Risk managers within the Agency assess whether potential risks associated with exposure to a new chemical are reasonable in light of the expected benefits of use of the chemical (unreasonable risk), and whether and how any potential risk can be controlled.Agency risk managers are provided with an estimate of potential risk by EPA toxicologists, chemists, biochemists, engineers, and experts in other disciplines who work together to predict the potential risks to humans or the environment from each new substance. In doing so, they draw on information and data submitted with the PMN form, other information available to the agency, and exposure and release modeling. Risk is predicted as a function of hazardousness of the substance and expected exposure to it:

Hazard x Exposure = Risk

There is no defined base data set required before PMN, and the TSCA does not require prior testing of new chemicals. Consequently, less than half of the PMNs submitted include toxicological data. In these cases, OPPT scientists assess the chemical's structural similarity to chemicals for which data are available - called structure-activity relationship (SAR)- to help predict toxicity. A useful discussion of SAR is found in an OECO monograph, "US EPA/EC Joint Project on the Evaluation of (Quantitative) Structure Activity Relationships" (PDF) (81 pp, 160K, about PDF).

- **RECORD EXTRACTS**
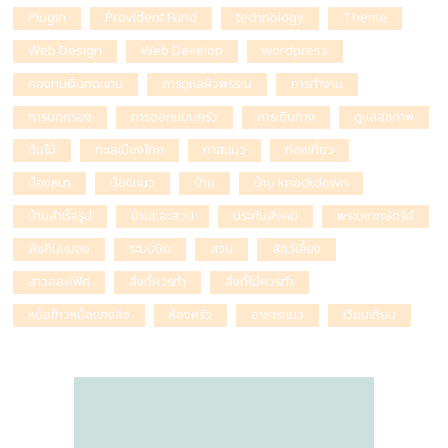
Plugin
Provident Fund
technology
Theme
Web Design
Web Develop
wordpress
กองทุนเงินทดแทน
การดูแลผิวพรรณ
การทำงาน
การปกครอง
การออกแบบครัว
การเดินทาง
ดูแลสุขภาพ
ต้นไม้
ทะเลเมืองไทย
ทาสแมว
ท่องเที่ยว
น้องหมา
น้องแมว
บ้าน
บ้าน knockdown
บ้านสำเร็จรูป
บ้านและสวน
ประกันสังคม
พระมหากษัตริย์
พืชกินแมลง
ระบบปิด
สวน
สัตว์เลี้ยง
สาวออฟฟิศ
สิ่งที่ควรทำ
สิ่งที่ไม่ควรทำ
หม้อข้าวหม้อแกงลิง
ห้องครัว
อาหารแมว
เวียนเทียน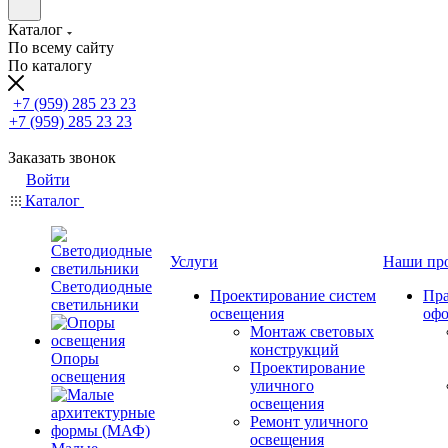
Каталог
По всему сайту
По каталогу
+7 (959) 285 23 23
+7 (959) 285 23 23
Заказать звонок
Войти
Каталог
Услуги
Наши пр
Светодиодные
Проектирование систем
Пра
светильники
освещения
оф
Монтаж световых
конструкций
Опоры
Проектирование
освещения
уличного
освещения
Ремонт уличного
освещения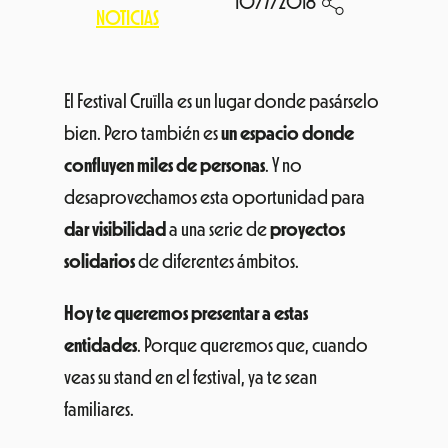
10/7/2018
NOTICIAS
El Festival Cruïlla es un lugar donde pasárselo
bien. Pero también es
un espacio donde
confluyen miles de personas
. Y no
desaprovechamos esta oportunidad para
dar visibilidad
a una serie de
proyectos
solidarios
de diferentes ámbitos.
Hoy te queremos presentar a estas
entidades
. Porque queremos que, cuando
veas su stand en el festival, ya te sean
familiares.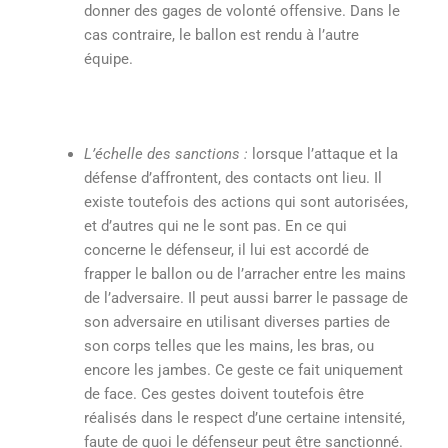
donner des gages de volonté offensive. Dans le
cas contraire, le ballon est rendu à l’autre
équipe.
L’échelle des sanctions :
lorsque l’attaque et la
défense d’affrontent, des contacts ont lieu. Il
existe toutefois des actions qui sont autorisées,
et d’autres qui ne le sont pas. En ce qui
concerne le défenseur, il lui est accordé de
frapper le ballon ou de l’arracher entre les mains
de l’adversaire. Il peut aussi barrer le passage de
son adversaire en utilisant diverses parties de
son corps telles que les mains, les bras, ou
encore les jambes. Ce geste ce fait uniquement
de face. Ces gestes doivent toutefois être
réalisés dans le respect d’une certaine intensité,
faute de quoi le défenseur peut être sanctionné.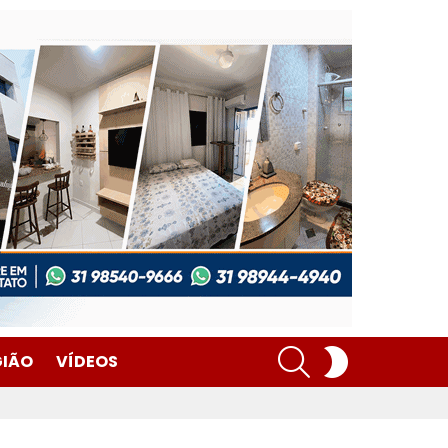
SEARCH
SWITCH
GIÃO
VÍDEOS
SKIN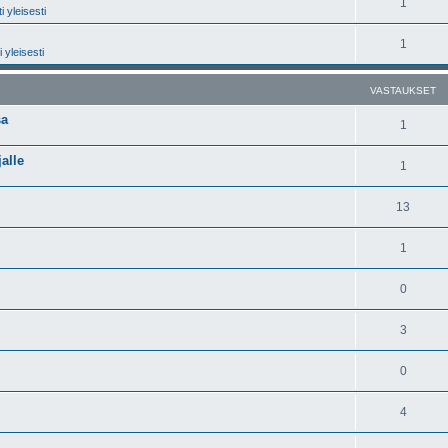
1
 yleisesti
1
 yleisesti
VASTAUKSET
sa
1
jalle
1
13
1
0
3
0
4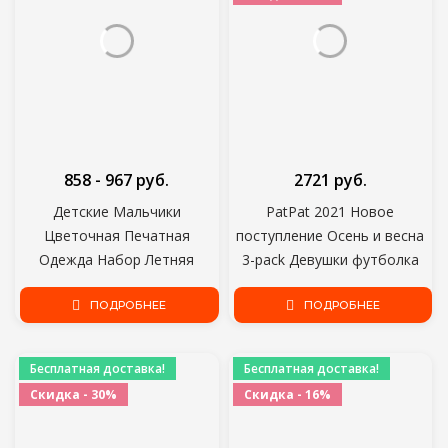
858 - 967 руб.
2721 руб.
Детские Мальчики
PatPat 2021 Новое
Цветочная Печатная
поступление Осень и весна
Одежда Набор Летняя
3-pack Девушки футболка
Рубашка С Коротким
Цветочные точки С длинным
Рукавом Топ+Брюки 2 шт.
ПОДРОБНЕЕ
рукавом Тройник Наборы
ПОДРОБНЕЕ
Gentelman 1 2 3 4 5 Год
Детская одежда
Детская Одежда Наряд
Бесплатная доставка!
Бесплатная доставка!
Скидка - 30%
Скидка - 16%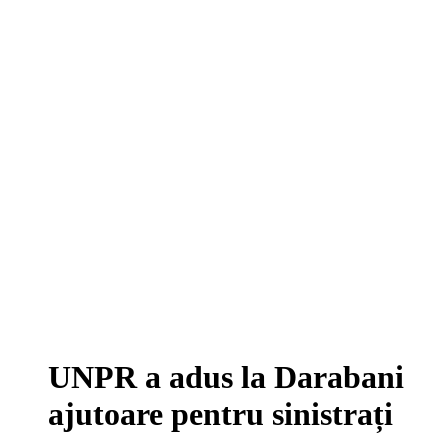
UNPR a adus la Darabani
ajutoare pentru sinistrați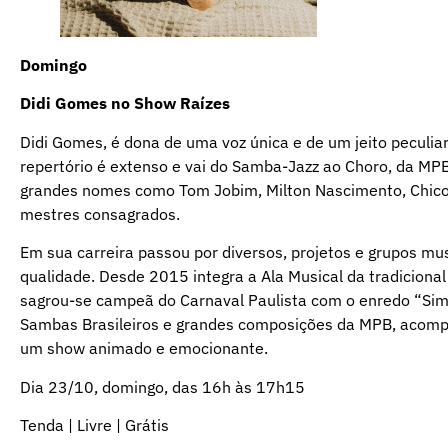
Domingo
Didi Gomes no Show Raízes
Didi Gomes, é dona de uma voz única e de um jeito peculia
repertório é extenso e vai do Samba-Jazz ao Choro, da MPB
grandes nomes como Tom Jobim, Milton Nascimento, Chico B
mestres consagrados.
Em sua carreira passou por diversos, projetos e grupos mu
qualidade. Desde 2015 integra a Ala Musical da tradicion
sagrou-se campeã do Carnaval Paulista com o enredo “Simp
Sambas Brasileiros e grandes composições da MPB, acomp
um show animado e emocionante.
Dia 23/10, domingo, das 16h às 17h15
Tenda | Livre | Grátis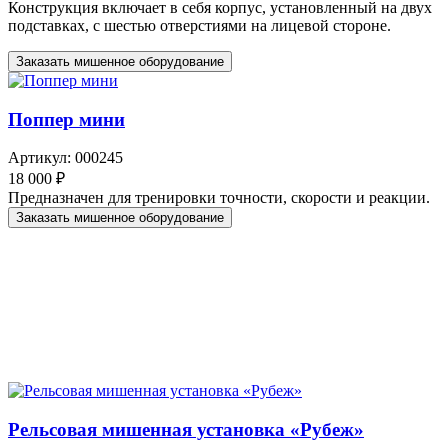
Конструкция включает в себя корпус, установленный на двух
подставках, с шестью отверстиями на лицевой стороне.
Заказать мишенное оборудование
Поппер мини
Артикул: 000245
18 000 ₽
Предназначен для тренировки точности, скорости и реакции.
Заказать мишенное оборудование
Рельсовая мишенная установка «Рубеж»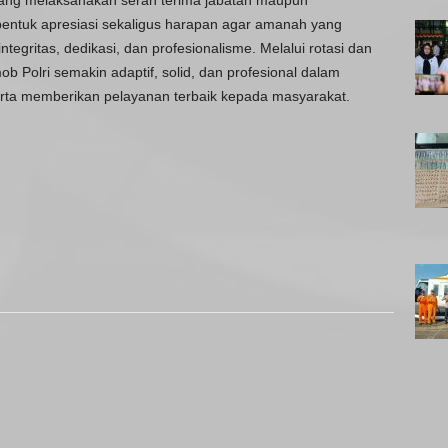
 yang melaksanakan serah terima jabatan maupun
bentuk apresiasi sekaligus harapan agar amanah yang
egritas, dedikasi, dan profesionalisme. Melalui rotasi dan
ob Polri semakin adaptif, solid, dan profesional dalam
rta memberikan pelayanan terbaik kepada masyarakat.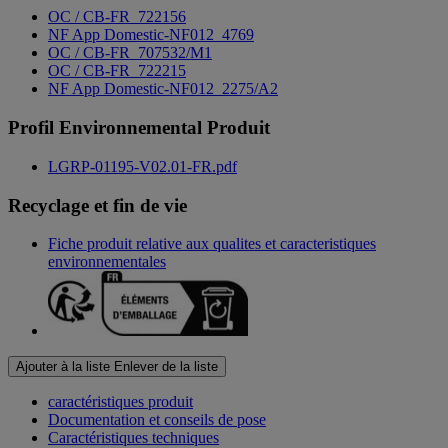
OC / CB-FR_722156
NF App Domestic-NF012_4769
OC / CB-FR_707532/M1
OC / CB-FR_722215
NF App Domestic-NF012_2275/A2
Profil Environnemental Produit
LGRP-01195-V02.01-FR.pdf
Recyclage et fin de vie
Fiche produit relative aux qualites et caracteristiques
environnementales
Ajouter à la liste
Enlever de la liste
caractéristiques produit
Documentation et conseils de pose
Caractéristiques techniques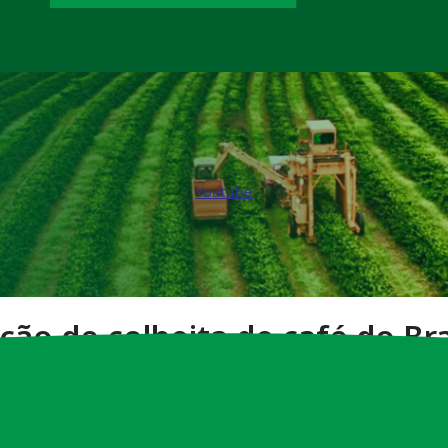
Youtube
ção de colheita de café do Br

- **TASK TO COMPLETE**
Continue the passage on how EPA assesses the risks of new chemicals, starting after its last sentence.

- **ANSWER FOR THE TASK**
When information available to the New Chemicals Program is not adequate to make predictions of toxicity, data will be required as part of PMN. The New Chemicals Program has issued a document called Chemical Categories which describes information often sought for chemicals of frequently-submitted types, and which can be useful to intending submitters in planning appropriate information to submit.